Dowland is a composer well-represented in recording
catalogues but this disc is a welcome addition. It is nicely
presented, with good programme notes including a beautiful
introduction from Kirkby herself. It’s a compilation of songs
composed for Dowland’s patrons to bestow on them the kind
of immortality and glory that only words and music can bring.
Dowland plays on certain characteristics of his patrons
songs, giving them a personal stamp. For example, Lucy Countess
of Bedford’s namesake, St. Lucy, had her eyes gouged out
by a heathen so the Countess, eager to use this to her advantage
and invite favourable comparison, encouraged songs about
tears, darkness and eyes. Dowland hence obliged with I
saw my Lady Weepe, Flow my teares, and Mourne,
Mourne, Day is with Darknesse.
We see more examples of Dowland’s clever settings in
the songs he worked on with Sir Henry Lee, a courtier who
was something akin to Queen Elizabeth I’s PR person. He helped
to shape the public face of monarchy. He was keen on images
that presented his Queen’s eternal youth juxtaposed against
his own old age, hence the lines in Dowland’s songs “his
golden locks time hath to silver turned”, “Time’s eldest
sonne, olde age”,“Time’s prisoner now he made his pastime
stay” and yet again “Tyme with his golden locks to silver
change hast with age-fetters bound him hands and feete”.
The set of songs was completed just before Lee’s death in
Dowland’s consummate skill lay in his completely mastery
of the lute - he was a virtuoso lutenist - and his ability
to match suitable accompaniment to memorable, apt and always
hauntingly beautiful voice lines, resulting in his appellation
of “The English Orpheus”.
As an SACD recording, the sound is excellent, and the
disc is a vivid and characterful presentation of these songs.

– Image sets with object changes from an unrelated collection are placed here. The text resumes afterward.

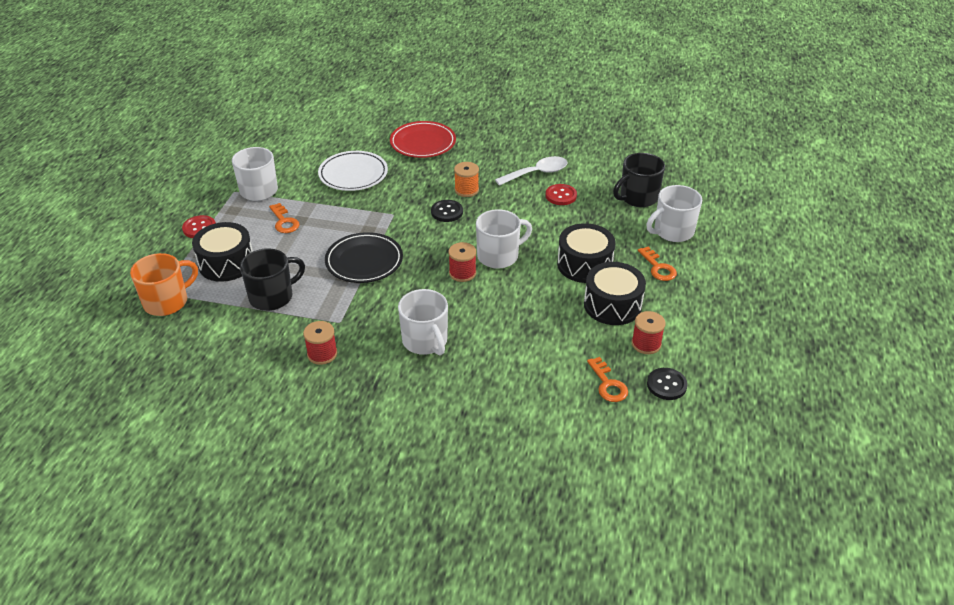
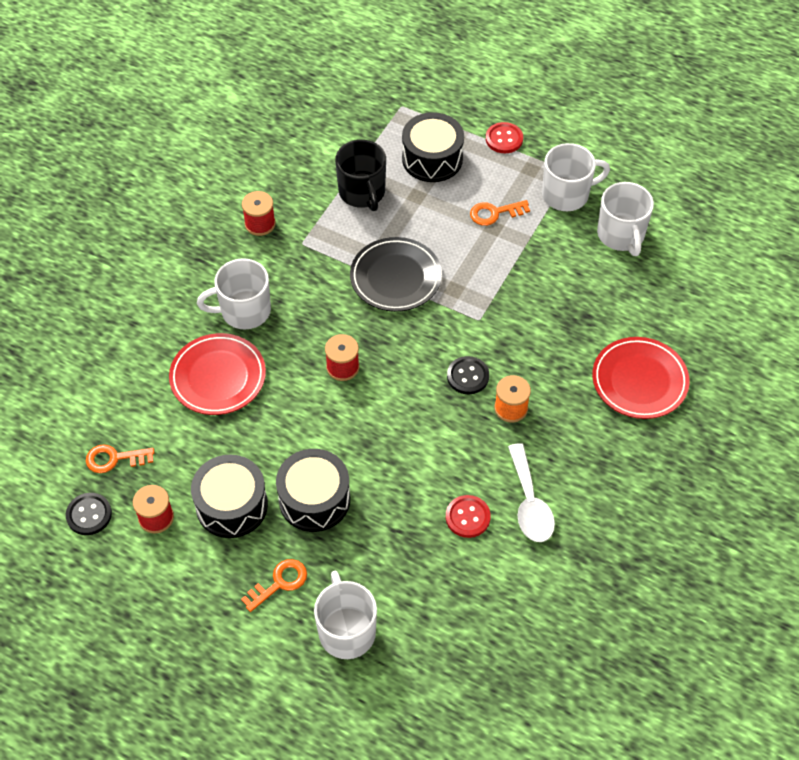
camera: 105 degrees right, 15 degrees up
orange mug [130,253,198,316] -> none
white plate [318,151,388,191] -> none
white mug [476,209,532,269] -> white mug moved to [597,182,654,256]
black mug [613,153,665,207] -> none
orange key [638,247,677,281] -> orange key turned 150 degrees clockwise [241,559,307,612]
none -> red plate [169,333,266,415]

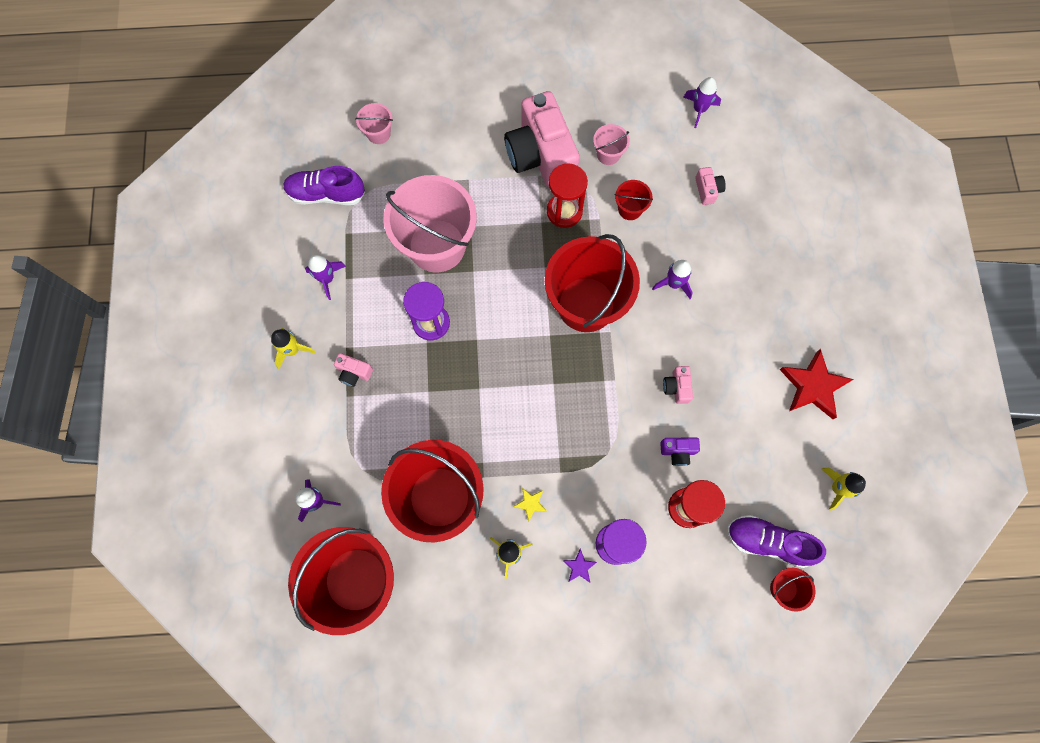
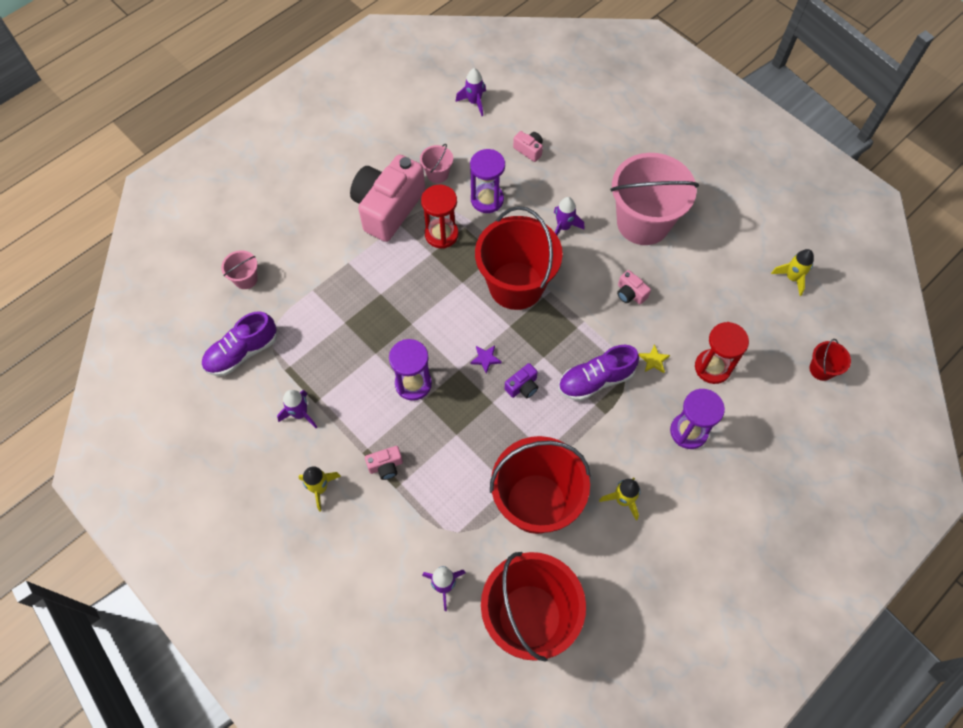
camera: 40 degrees left, 10 degrees down
pink bucket [384,175,477,272] -> pink bucket moved to [610,153,699,245]
pink camera [504,91,580,187] -> pink camera turned 90 degrees clockwise [350,154,425,242]
yellow star [513,488,547,522] -> yellow star moved to [639,344,670,373]
purple star [563,548,597,583] -> purple star moved to [470,345,502,374]
red bucket [615,180,653,220] -> purple hourglass [470,149,505,213]
purple camera [660,437,700,466] -> purple camera moved to [505,363,538,398]
purple shoe [727,515,826,568] -> purple shoe moved to [559,345,639,401]
red star [780,349,854,419] -> none

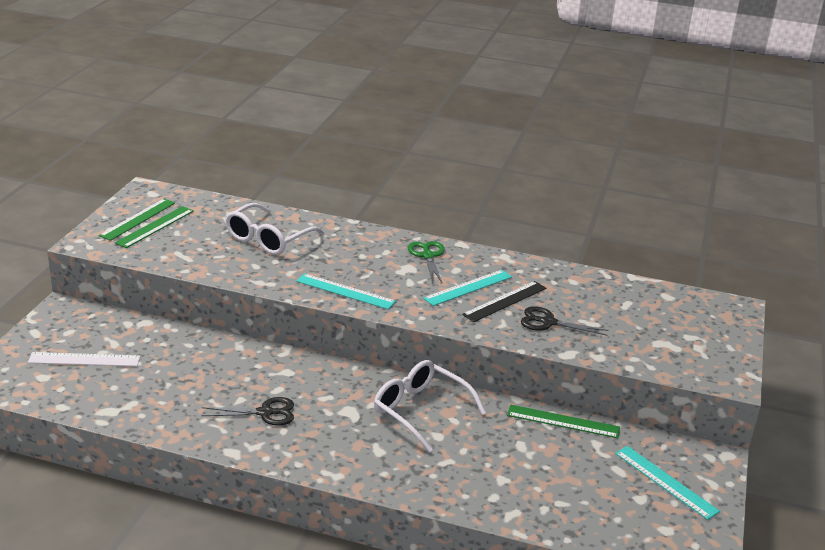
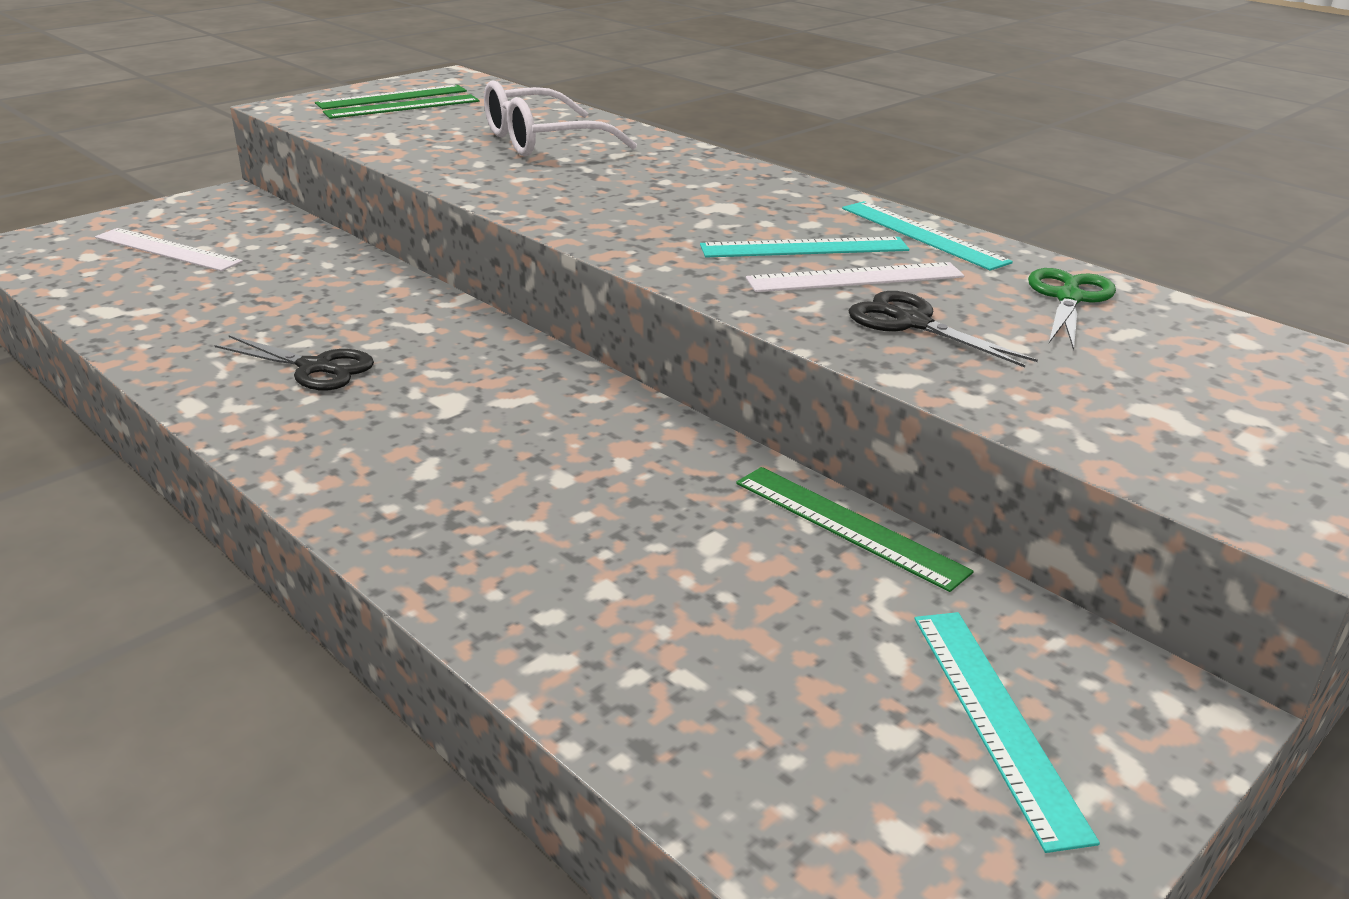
camera: 30 degrees right, 0 degrees up
turquoise ruler [296,273,396,310] -> turquoise ruler moved to [842,201,1013,271]
white glasses [374,360,486,452] -> none
green scissors [408,241,445,284] -> green scissors moved to [1028,268,1116,351]
black ruler [462,281,546,322] -> white ruler [746,262,964,292]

Kirkby’s rich and luscious voice is suitably lively, with
charmingly light and gentle touches, and excellent enunciation.
She incorporates lovely shades of light and dark in her voice
(listen to the gorgeous O sweet woods), as well as
brilliantly capturing the spirit of the songs (the melancholy
in I saw my Lady Weepe, for example) and bringing
out the nuances well. A well-articulated, piercing clarity,
a delicacy and perfect intonation, not to mention the sympathetic
accompaniment of Anthony Rooley combine to make this a superb
version of Dowland’s inventive and touching songs.